Fundos imobiliários de shoppings são boa opção de investimento

Pesquisa realizada pela XP revela que 59% dos gestores concordam que fundos imobiliários de shopping center tem maiores oportunidades

XP revela que em meio à pandemia houve aumento de 45% no segmento e as buscas por galpões logísticos só aumentaram (foto: reprodução)

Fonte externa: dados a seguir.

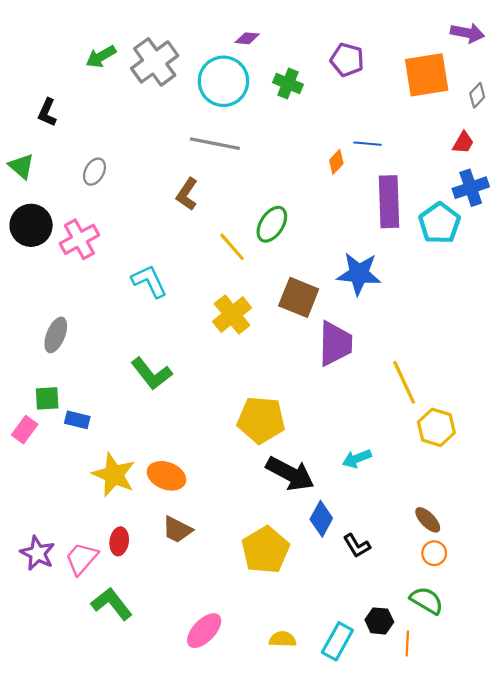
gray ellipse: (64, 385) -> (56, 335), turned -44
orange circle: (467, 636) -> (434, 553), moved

Os fundos imobiliários voltados a shopping centers, no momento, geram as maiores expectativas mesmo diante do período da pandemia. Para 59% dos gestores, mesmo com a crise e cenário duvidoso na maioria dos segmentos, esse é que oferece melhor oportunidade.

Segundo pesquisa realizada pela XP, entre os dias 13 e 19 de maio, com 22 gestores, o segmento supera expectativas, dada a forte correção dos preços nos últimos meses. Os dados revelados foram anunciados em abril, além de shopping centers, aparecem também, com 18% das menções, as lajes corporativas, abaixo dos 25% do mês março.

Aumento de 45% no segmento

Mesmo diante da maior procura de aluguel, gestores de galpões logísticos já confirmaram aumento de 45% no segmento. Com representativos 75% antes do crescimento na busca por galpões estavam os segmentos de lajes corporativas, que agora, chegam a 41%.

O analista de fundos imobiliários da XP, Renan Manda, explicou que, em razão das incertezas do cenário macroeconômico, acredita que muitas negociações de aluguel e novas locações em lajes corporativas podem ser postergadas até que haja maior cenário.

Por outro lado, Manda ressalta que houve aumento da demanda por galpões logísticos bem localizados e de alta qualidade pelas empresas com serviços em funcionamento como as companhias de e-commerce e supermercados.

64% dos gestores concordam que os fundos imobiliários estão baratos

Mesmo que 85% do percentual de alugueis em abril tenha caído, 64% dos gestores consultados concordam que os fundos imobiliários estão baratos. 27% relatam que preços estão justos, enquanto 9% dizem ter achado caros, ante 5% e 10%, na última pesquisa.

O cenário econômico para o segmento é promissor, mas ainda existem fatores que deixam dúvidas como, por exemplo, a questão do home office despertado durante a pandemia. Trabalhar em casa diminui o número de funcionários que precisam ocupar um galpão alugado.

Em relação a isso, Manda opina e diz que o aumento do trabalho remoto levaria a uma necessidade menor de espaços físicos, a adoção de medidas preventivas de segurança e saúde do funcionário implicaria maior demanda de área, com maiores distâncias entre mesas de trabalho e funcionários, por exemplo.

A XP revelou, segundo levantamento, que 50% dos gestores acreditam que esses dois efeitos devem se balancear e não implicar grandes mudanças na demanda, que terá maior concentração em São Paulo, nas regiões da Vila Olímpica e da Av. Paulista, 14% afirmam que o cenário possui pouca visibilidade, 9% esperam menor demanda por espaço físico e 5% dizem que a procura está aumentando.

Expectativas para o Ifix 2020

Em relação ao Ifix para este ano, a XP revelou que 41% dos gestores acreditam que até o fim de 2020, haja desempenho entre queda de 10% e estabilidade, equiparados a março. Em contrapartida, 32% dos gestores acreditam em uma alta de até 10% dos fundos imobiliários em 2020, frente a 20% dos gestores em abril.

De acordo com 32% dos entrevistados, pós pandemia, 77% dos gestores acreditam na recuperação imediata dos fundos dos galpões logísticos, juntamente com o segmento de recebíveis imobiliários. O último levantamento apontava que 35% apostavam nos fundos de Certificados de Recebíveis Imobiliários (CRIs) e apenas 10% nos galpões.